The authors caution that if the glacier's current thinning rate persists, it will detach from the rocky ridge and rapidly retreat even more, although it is not yet clear when this might happen.
At the moment, the glacier divides Lago Argentino, the largest freshwater lake in the entire country.
But as the ice cover becomes thinner and lighter, the water of Lago Argentino gives the glacier more buoyancy. This buoyancy causes more ice to break off from the glacier terminus or 'tongue', further accelerating the retreat.
The study, published in the journal Nature Communications Earth and Environment, warns that the glacier 'may well be on the verge of collapse'.
Perito Moreno may now be following a similar pattern of other retreating calving glaciers in Patagonia, the geographical region at the southern end of South America.
'The glacier is undergoing its most substantial retreat in the past century as of the writing of this paper,' the team conclude.
The study follows the creation of a ' Global Glacier Casualty List ', which documents glaciers that are soon to disappear, or have already melted away.
Its creators warn that over three-quarters of global glacier mass is expected to disappear under present climate policies.
Global sea levels could rise as much as 10ft (3 metres) if the Thwaites Glacier in West Antarctica collapses.
Sea level rises threaten cities from Shanghai to London, to low-lying swathes of Florida or Bangladesh, and to entire nations such as the Maldives.
In the UK, for instance, a rise of 6.7ft (2 metres) or more may cause areas such as Hull, Peterborough, Portsmouth and parts of east London and the Thames Estuary at risk of becoming submerged.
The collapse of the glacier, which could begin with decades, could also submerge major cities such as New York and Sydney.
Parts of New Orleans, Houston and Miami in the south on the US would also be particularly hard hit.

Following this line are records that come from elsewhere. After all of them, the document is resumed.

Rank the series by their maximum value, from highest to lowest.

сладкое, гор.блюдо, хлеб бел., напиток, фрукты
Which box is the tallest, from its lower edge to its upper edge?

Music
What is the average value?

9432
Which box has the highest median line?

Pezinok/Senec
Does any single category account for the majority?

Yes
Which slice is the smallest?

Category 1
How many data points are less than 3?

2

A 2014 study looked by the union of concerned scientists looked at 52 sea level indicators in communities across the US.
It found tidal flooding will dramatically increase in many East and Gulf Coast locations, based on a conservative estimate of predicted sea level increases based on current data.

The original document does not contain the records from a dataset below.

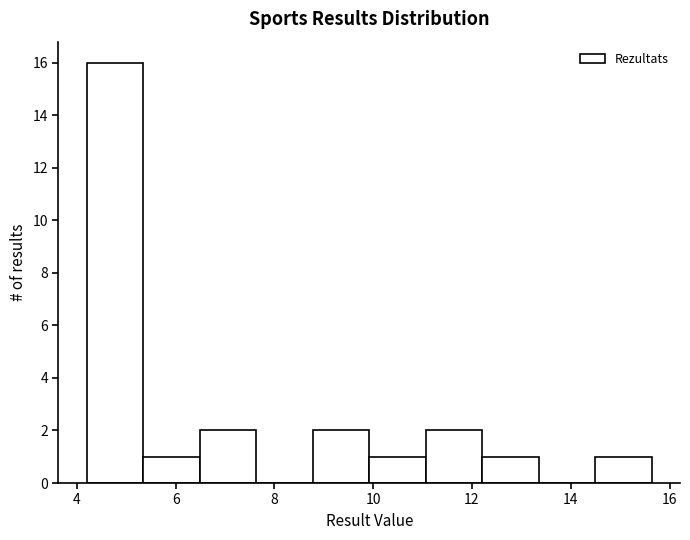

What is the height of the bar covering 5.4 to 6.4 on the x-axis? Neither the bar edges nor the heights are printed on the chart, so give them approximately, as read against the axes.

1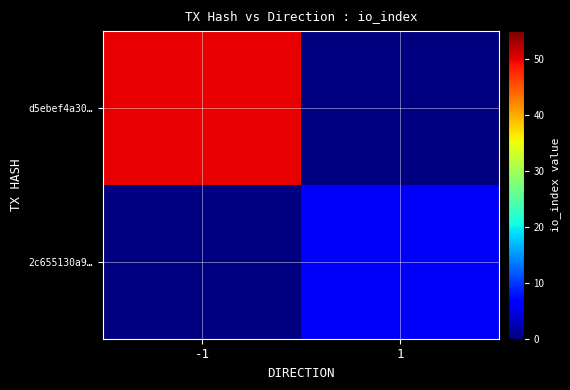

At how many categories does at least one series exceed 31?

1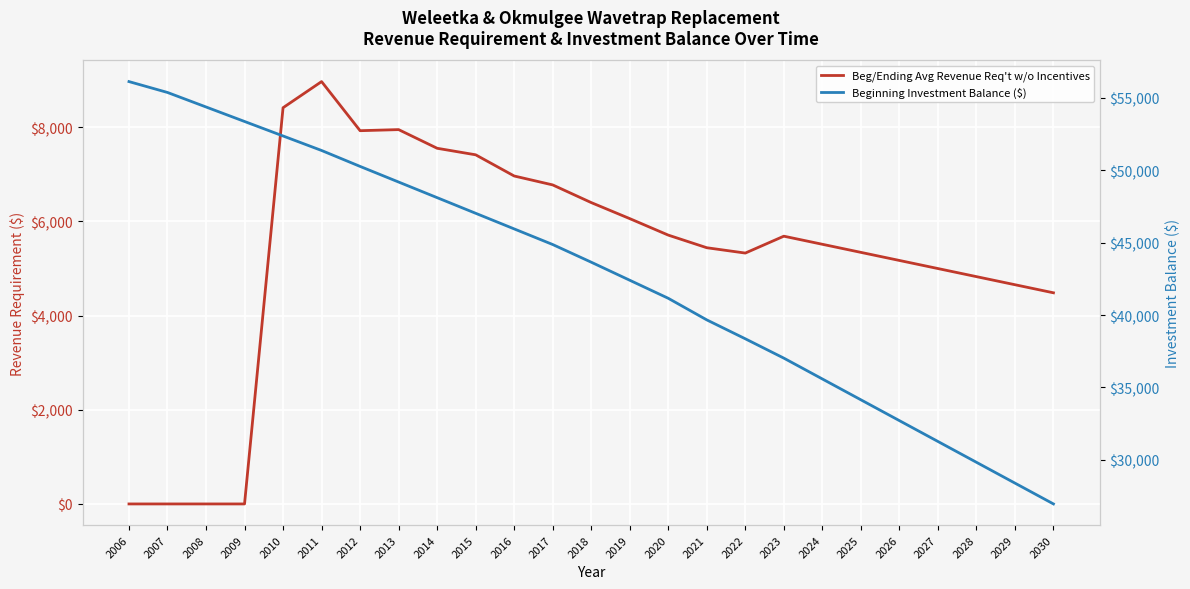

True or false: Beginning Investment Balance ($) has a value of 26950.0 at 2030.

True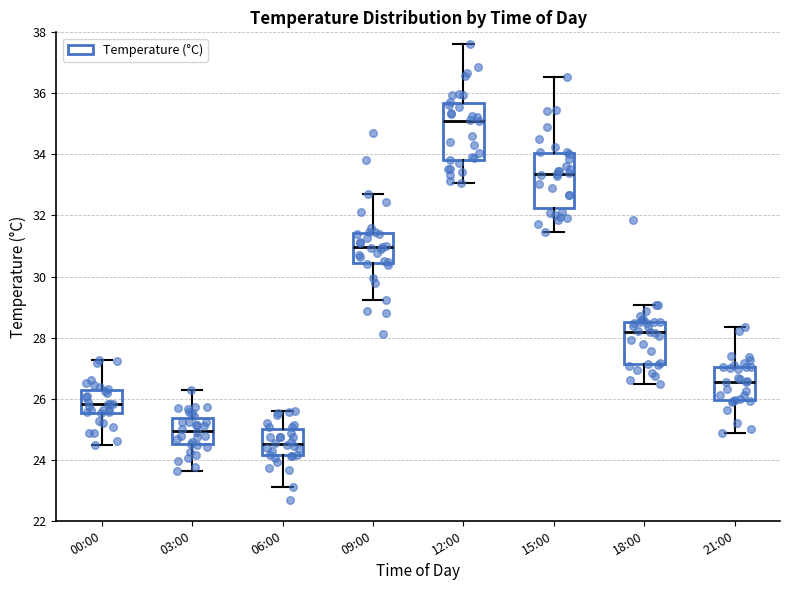

Which box's median line is the lowest?

06:00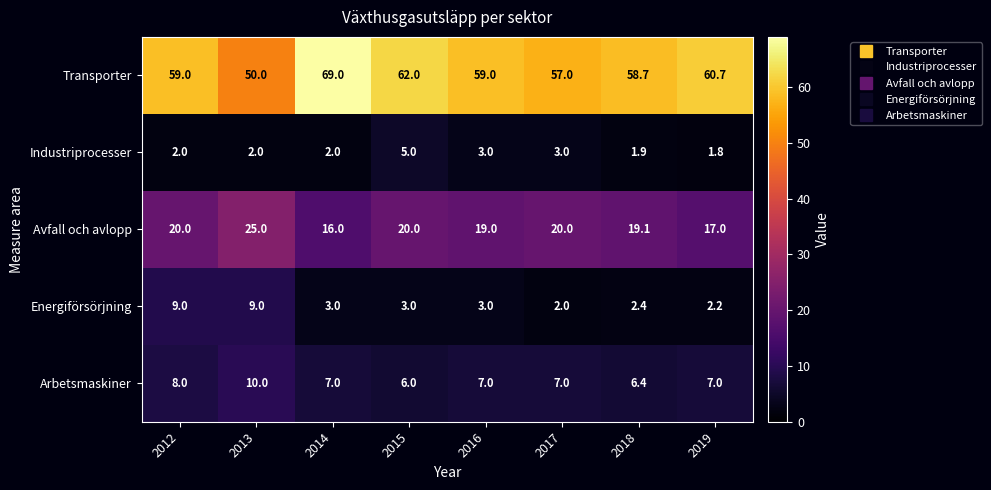

How many distinct data groups are displayed?

5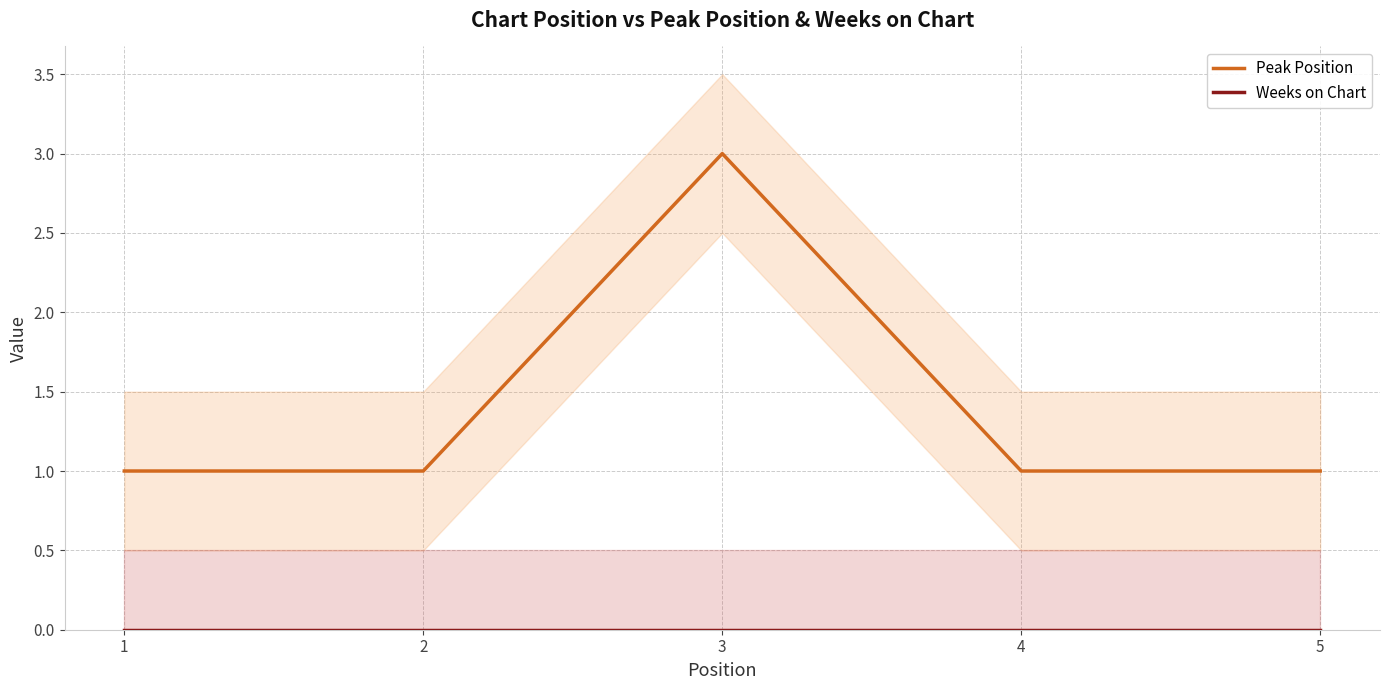

True or false: Peak Position and Weeks on Chart cross at least once.

False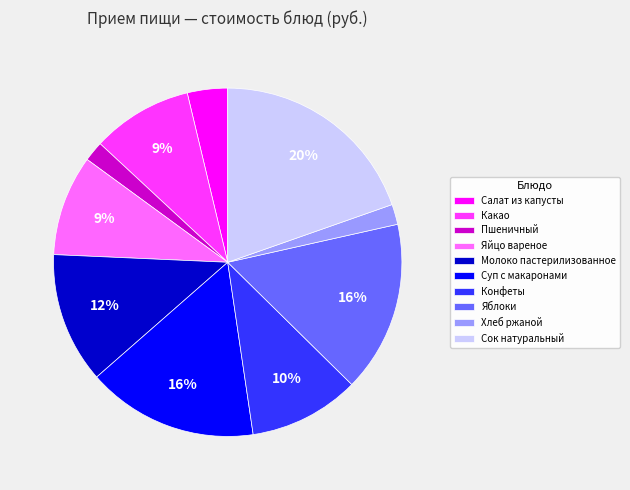

To the nearest percent, what percentage of the pie is Суп с макаронами?

16%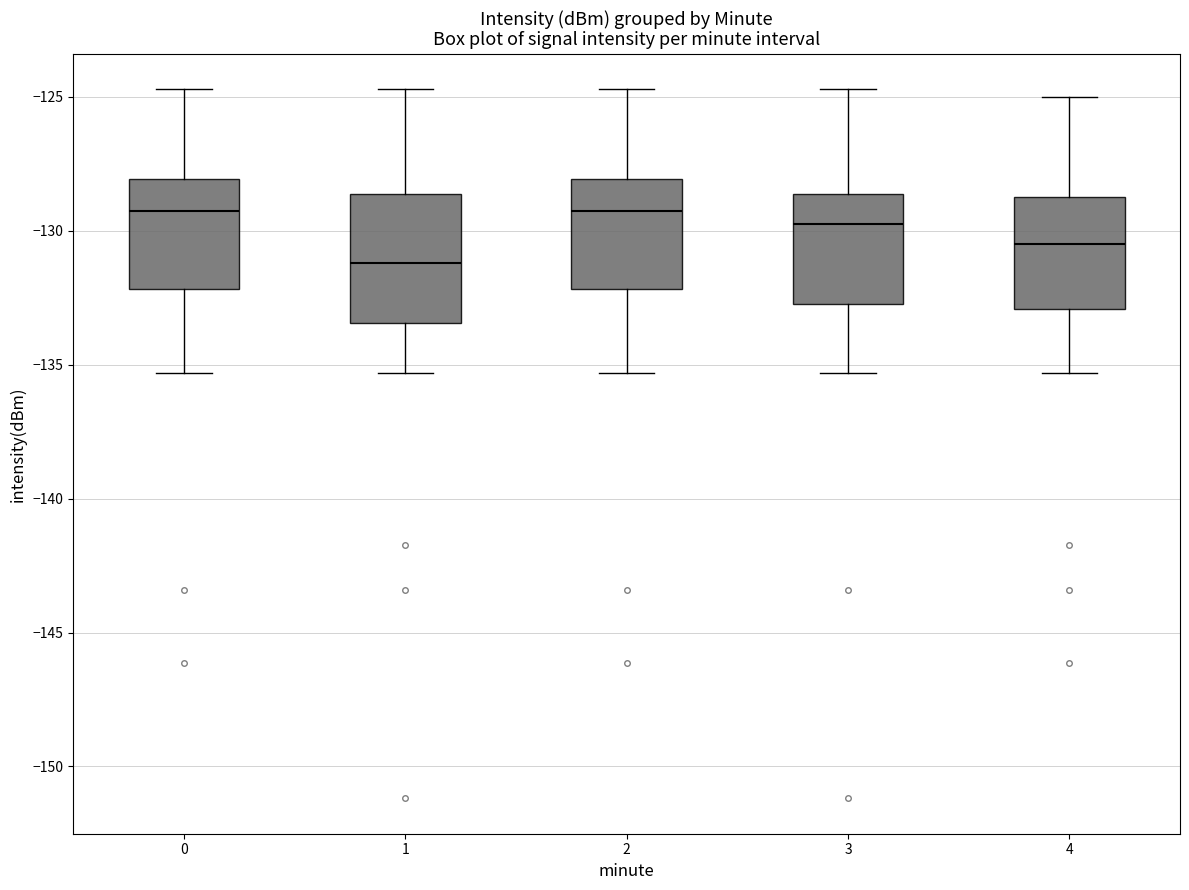

Comparing the boxes themselves (not the whiskers), which one is the tallest?

1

The results showed that most of these communities will experience a steep increase in the number and severity of tidal flooding events over the coming decades.
By 2030, more than half of the 52 communities studied are projected to experience, on average, at least 24 tidal floods per year in exposed areas, assuming moderate sea level rise projections. Twenty of these communities could see a tripling or more in tidal flooding events.
The mid-Atlantic coast is expected to see some of the greatest increases in flood frequency. Places such as Annapolis, Maryland and Washington, DC can expect more than 150 tidal floods a year, and several locations in New Jersey could see 80 tidal floods or more.
In the UK, a two metre (6.5 ft) rise by 2040 would see large parts of Kent almost completely submerged, according to the results of a paper published in Proceedings of the National Academy of Science in November 2016.
Areas on the south coast like Portsmouth, as well as Cambridge and Peterborough would also be heavily affected.
Cities and towns around the Humber estuary, such as Hull, Scunthorpe and Grimsby would also experience intense flooding.